Desde lo negativo, significa desconfianza, y muy probablemente data de los tiempos pretéritos, cuando los mismos indígenas fueron engañados por las clases dominantes, conquistadores, criollos y mestizos.
Todos los colombianos hemos presumido, en algún momento, de poseer esa malicia indígena cuando logramos adivinar y anticiparnos a ciertos acontecimientos; aventajar a otro en un juego inocente o en un negocio no muy pulcro. De todas maneras, en la naturaleza del colombiano tener malicia indígena es, definitivamente, y como dicen ahora los jóvenes, cool.
Llama la atención cómo esta característica tan primitiva se ha convertido en el principal rasgo de los gobernantes. Su capacidad maliciosa no tiene límites, pero sus componentes son bien pocos: el engaño, la mentira, el encubrimiento y la complicidad. Ya no existe el juego donde la malicia inocente produce un triunfador; pulula la malicia del más vivo, que generalmente cuenta con la complicidad del que se hace el que no ve.
En las altas esferas, sociales y políticas, se admira al bandido emprendedor más vivo por ser sagaz e inteligente y por su malicia indígena.
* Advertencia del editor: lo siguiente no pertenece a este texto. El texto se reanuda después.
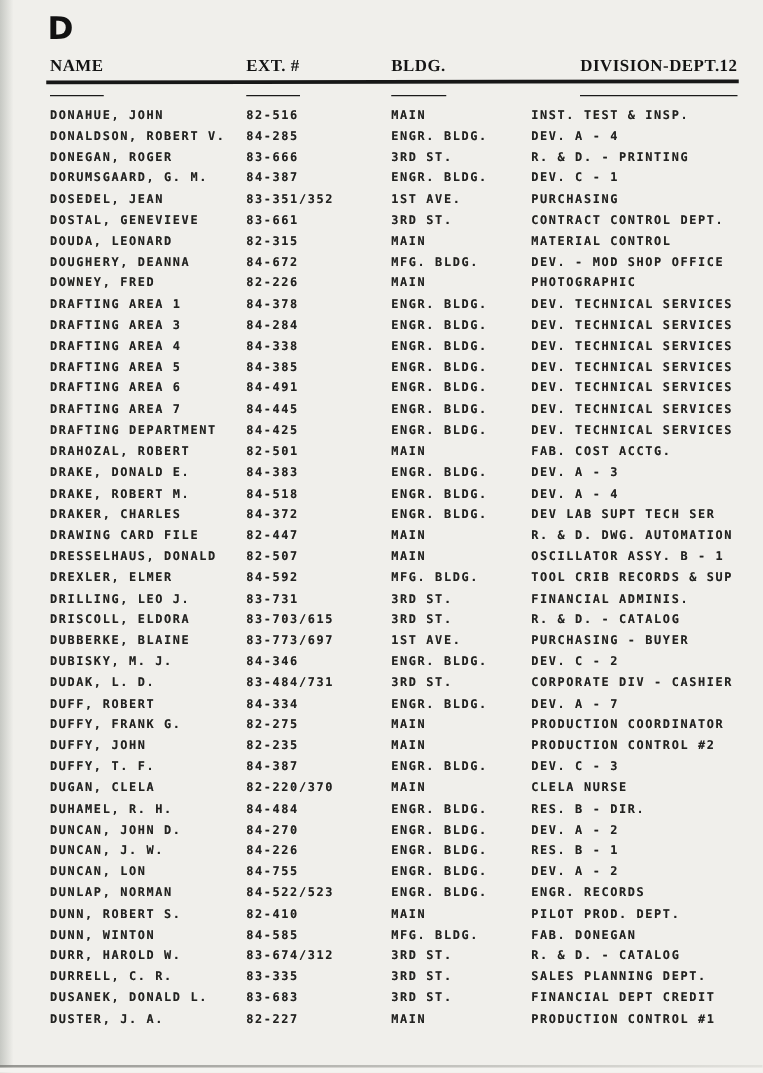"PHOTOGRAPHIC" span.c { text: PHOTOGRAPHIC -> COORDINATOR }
No obstante, se condena al indígena por su falta de tacto al ofender un criminal. ¡Hasta la malicia le robaron!
Y con el tema de las vacunas, ni hablar. A pesar de tener la evidencia histórica del beneficio de las vacunas contra la viruela, polio, fiebre amarilla, etcétera, los maliciosos se niegan a vacunarse porque les inoculan el chip y les hackean sus secretos. ¡Como si su impotencia fuera del interés común!